I. La confirmation de l’incompétence du tribunal de commerce saisi

Le tribunal fait application des règles impératives de compétence d’attribution en matière de pratiques anticoncurrentielles. Il rappelle que l’article L.420-7 du Code de commerce réserve ces litiges à des juridictions spécialement désignées. En l’espèce, les deux défenderesses ont leur siège social dans le ressort des cours d’appel de Paris ou de Versailles. Le juge niçois en déduit qu’il ne peut connaître des demandes, même partiellement fondées sur une entente prohibée.

La valeur de cette solution est de garantir une application uniforme du droit de la concurrence par des juges spécialisés. En se déclarant incompétent, le tribunal de commerce respecte strictement la lettre de l’article R.420-3 du même code.
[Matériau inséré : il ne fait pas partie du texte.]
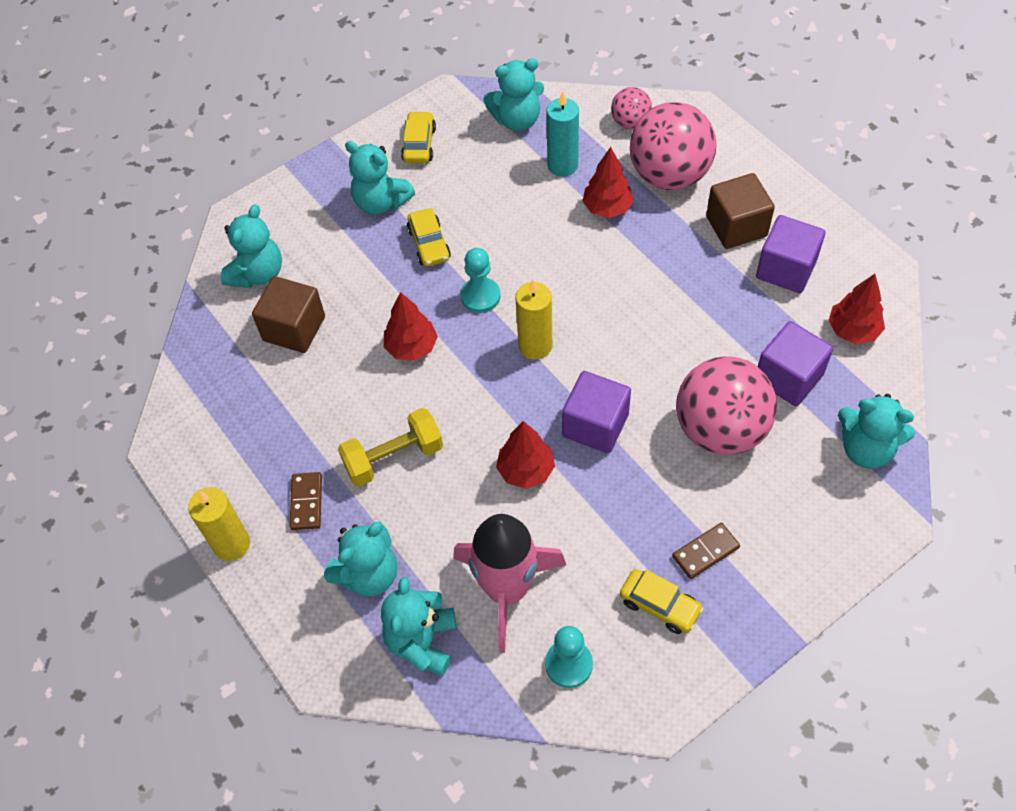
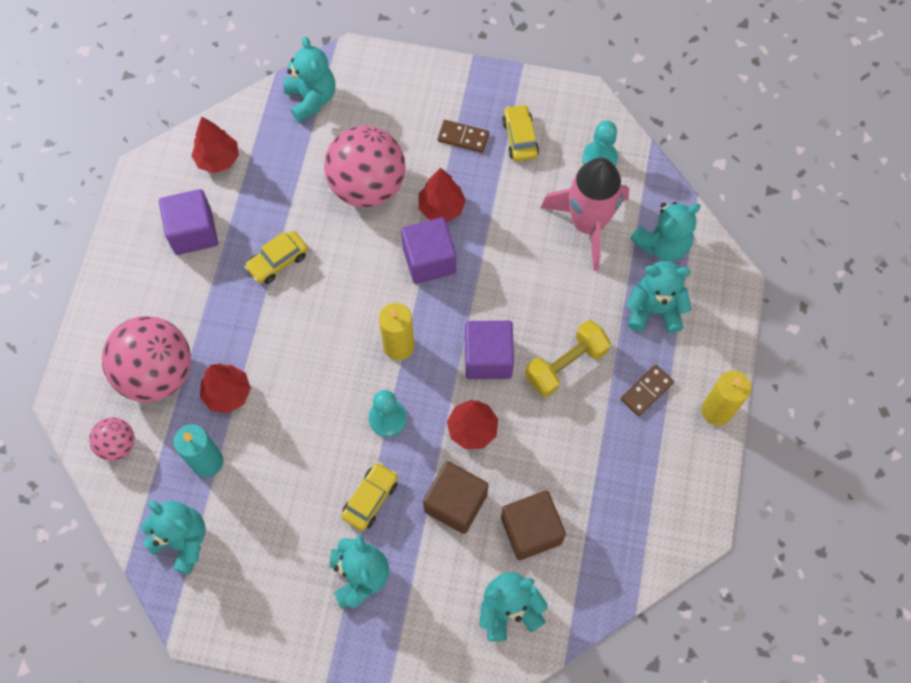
camera: 135 degrees left, 10 degrees up
(393, 457) = (565, 365): yellow dumbbell -> yellow dumbbell turned 60 degrees counterclockwise
(419, 144) = (273, 601): yellow car -> yellow car (278, 261)
(525, 470) = (500, 276): red tree -> red tree (441, 208)
(736, 226) = (176, 290): brown cube -> brown cube (455, 503)
(788, 377) = (291, 173): purple cube -> purple cube (488, 358)

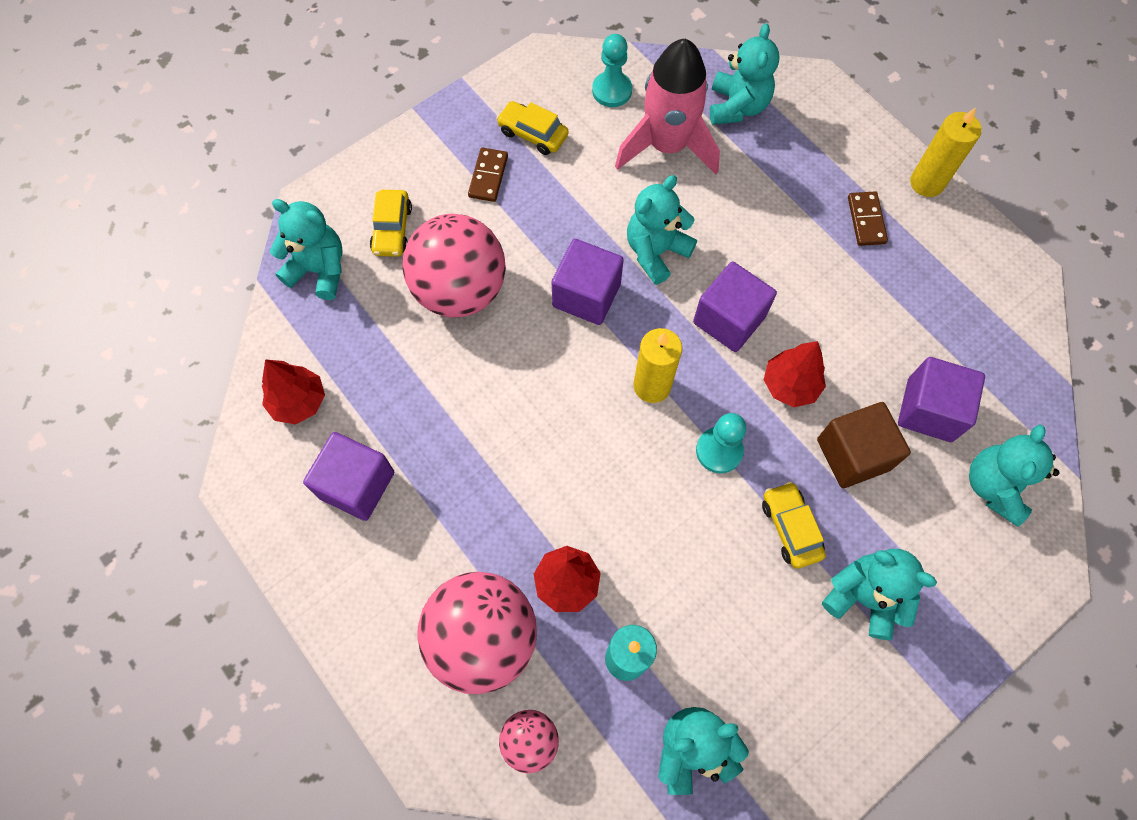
camera: 50 degrees left, 0 degrees up
(278, 261) = (465, 428): yellow car -> yellow car (392, 229)
(441, 208) = (542, 246): red tree -> none
(463, 137) = (488, 176): brown domino -> brown domino turned 45 degrees counterclockwise
(531, 530) = (929, 410): brown cube -> purple cube
(565, 365) = (789, 263): yellow dumbbell -> none
(654, 310) = (793, 158): turquoise teddy bear -> turquoise teddy bear (656, 252)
La portée de cette décision est de rappeler que la compétence exclusive prime sur toute autre considération procédurale.

II. L’absence de nécessité de statuer sur le sursis à statuer

Ayant retenu son incompétence, le tribunal estime qu’il n’y a pas lieu d’examiner la demande subsidiaire de sursis à statuer. Cette demande était présentée pour attendre l’issue définitive des recours contre la décision de l’Autorité de la concurrence. Le juge considère logiquement que la question de la suspension de l’instance devient sans objet.

La valeur de ce raisonnement est d’éviter un double degré de décision sur des questions procédurales distinctes. En renvoyant l’affaire devant la juridiction compétente, le tribunal laisse à celle-ci le soin d’apprécier l’opportunité d’un éventuel sursis. La portée de cette position est de préserver l’efficacité procédurale et d’éviter toute contradiction entre juges.

Source : Cour de cassation – Base Open Data « Judilibre » & « Légifrance ».